Using the search terms "boys' toys" and "girls' toys", the study also found that 89% of toys listed for girls were pink compared with 1% for boys.

The report said Google, Yahoo, Bing and Amazon stood out as the "main culprits" for the high numbers of pink toys listed under "girls' toys".

The IET warned that societal stereotypes driving the gendered gift lists could be turning young girls away from careers in technology and engineering.

It said that while the onus was on parents to "think outside the pink and blue boxes" when shopping for their children, toy retailers and search engines also had a responsibility not to perpetuate gender stereotypes.

Search engines in particular could look at introducing ways of detecting patterns of gender bias, the charity said.

The latest figures from the IET's 2016 Skills and Demand in Industry survey show that women account for just 9% of engineers in the UK.

However separate IET research conducted with parents and children found that 39% of primary school girls said they enjoy ICT and computing, 38% enjoy maths and 36% like science.

The same study found just 7% of parents think that engineering would appeal to their daughter as a career.

IET spokeswoman Mamta Singhal said: "The research shows girls clearly do have an interest in science, technology and engineering subjects at school so we need to find ways to help this to translate into a higher number of women entering the industry.

"The toy industry is changing slowly and over the years more gender neutral toys such as science kits have started appearing. Toys can really influence what a child does in later years.
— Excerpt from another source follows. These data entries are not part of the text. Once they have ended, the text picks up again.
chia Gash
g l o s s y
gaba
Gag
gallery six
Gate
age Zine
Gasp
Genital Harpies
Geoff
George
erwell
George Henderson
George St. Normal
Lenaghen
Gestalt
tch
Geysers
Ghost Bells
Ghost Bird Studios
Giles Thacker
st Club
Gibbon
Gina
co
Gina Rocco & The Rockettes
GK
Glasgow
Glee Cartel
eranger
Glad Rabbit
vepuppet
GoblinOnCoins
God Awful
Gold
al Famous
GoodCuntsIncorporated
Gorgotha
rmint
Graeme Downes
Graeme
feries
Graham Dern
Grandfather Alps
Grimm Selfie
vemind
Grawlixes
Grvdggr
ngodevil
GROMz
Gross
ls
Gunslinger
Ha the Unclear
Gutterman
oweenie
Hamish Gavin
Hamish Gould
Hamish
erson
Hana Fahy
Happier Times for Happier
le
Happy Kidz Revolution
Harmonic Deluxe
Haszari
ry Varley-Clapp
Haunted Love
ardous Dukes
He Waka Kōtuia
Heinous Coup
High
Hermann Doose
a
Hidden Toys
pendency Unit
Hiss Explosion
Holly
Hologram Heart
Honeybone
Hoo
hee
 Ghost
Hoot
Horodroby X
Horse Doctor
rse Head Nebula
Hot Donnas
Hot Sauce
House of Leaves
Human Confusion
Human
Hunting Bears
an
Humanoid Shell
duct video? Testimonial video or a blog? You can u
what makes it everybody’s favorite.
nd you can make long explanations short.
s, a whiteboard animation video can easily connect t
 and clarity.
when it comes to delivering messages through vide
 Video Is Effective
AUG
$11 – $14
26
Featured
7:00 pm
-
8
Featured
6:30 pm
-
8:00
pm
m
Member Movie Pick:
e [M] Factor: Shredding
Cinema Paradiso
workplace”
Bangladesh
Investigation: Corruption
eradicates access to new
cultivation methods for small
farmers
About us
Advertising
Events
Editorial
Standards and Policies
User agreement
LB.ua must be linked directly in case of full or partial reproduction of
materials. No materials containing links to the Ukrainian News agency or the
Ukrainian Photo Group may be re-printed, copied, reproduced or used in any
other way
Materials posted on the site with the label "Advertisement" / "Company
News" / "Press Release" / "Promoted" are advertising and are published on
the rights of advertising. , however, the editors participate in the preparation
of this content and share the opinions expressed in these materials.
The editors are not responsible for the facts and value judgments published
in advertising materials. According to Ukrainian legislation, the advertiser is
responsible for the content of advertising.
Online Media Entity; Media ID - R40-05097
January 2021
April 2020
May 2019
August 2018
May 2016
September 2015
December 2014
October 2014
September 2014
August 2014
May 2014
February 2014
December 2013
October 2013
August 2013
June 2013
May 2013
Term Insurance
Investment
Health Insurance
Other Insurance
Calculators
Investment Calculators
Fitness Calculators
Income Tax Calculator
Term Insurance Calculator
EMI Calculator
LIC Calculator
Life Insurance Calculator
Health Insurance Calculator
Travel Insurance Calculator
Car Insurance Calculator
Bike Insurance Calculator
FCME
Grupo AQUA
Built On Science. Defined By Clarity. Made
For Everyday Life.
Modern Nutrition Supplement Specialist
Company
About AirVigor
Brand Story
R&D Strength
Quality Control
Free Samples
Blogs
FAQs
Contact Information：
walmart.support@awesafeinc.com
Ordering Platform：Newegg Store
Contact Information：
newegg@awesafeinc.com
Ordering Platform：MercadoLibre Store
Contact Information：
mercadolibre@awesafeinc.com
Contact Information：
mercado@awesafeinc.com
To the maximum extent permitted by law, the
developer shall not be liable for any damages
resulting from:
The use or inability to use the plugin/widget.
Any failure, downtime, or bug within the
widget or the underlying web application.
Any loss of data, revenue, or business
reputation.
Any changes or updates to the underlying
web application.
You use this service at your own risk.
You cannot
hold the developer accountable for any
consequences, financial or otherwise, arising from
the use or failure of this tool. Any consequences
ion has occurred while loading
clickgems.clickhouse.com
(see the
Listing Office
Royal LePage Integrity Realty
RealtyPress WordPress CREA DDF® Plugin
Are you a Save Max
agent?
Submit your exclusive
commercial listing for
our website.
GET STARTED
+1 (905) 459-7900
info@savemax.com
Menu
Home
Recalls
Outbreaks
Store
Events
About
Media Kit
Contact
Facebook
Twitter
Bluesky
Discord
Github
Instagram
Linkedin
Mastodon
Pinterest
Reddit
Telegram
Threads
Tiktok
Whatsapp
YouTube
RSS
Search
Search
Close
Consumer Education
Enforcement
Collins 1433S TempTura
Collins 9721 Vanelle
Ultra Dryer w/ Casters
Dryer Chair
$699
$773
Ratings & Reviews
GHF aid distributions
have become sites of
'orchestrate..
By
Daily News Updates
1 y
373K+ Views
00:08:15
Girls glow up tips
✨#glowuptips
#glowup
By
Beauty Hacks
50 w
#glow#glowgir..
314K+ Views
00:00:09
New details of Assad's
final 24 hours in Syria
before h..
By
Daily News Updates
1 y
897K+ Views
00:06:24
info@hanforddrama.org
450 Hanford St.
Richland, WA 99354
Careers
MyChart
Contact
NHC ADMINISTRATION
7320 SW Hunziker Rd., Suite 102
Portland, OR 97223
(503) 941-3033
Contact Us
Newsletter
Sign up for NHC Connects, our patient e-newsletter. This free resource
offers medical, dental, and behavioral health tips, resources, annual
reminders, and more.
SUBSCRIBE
Therefore Stem toys are a natural move for the industry."

Jess Day, from the campaign Let Toys Be Toys, said: "We previously asked women engineers and scientists about the toys they played with as children and the most interesting finding was, not that they all played with construction or science toys, but they didn't recall being aware of a distinction between girls and boys toys at all.

"It's not just the toys which are the issue, but the whole idea that some things are just for boys or girls. If children learn that early, it's hardly surprising that they go on to apply this logic to their career choices too."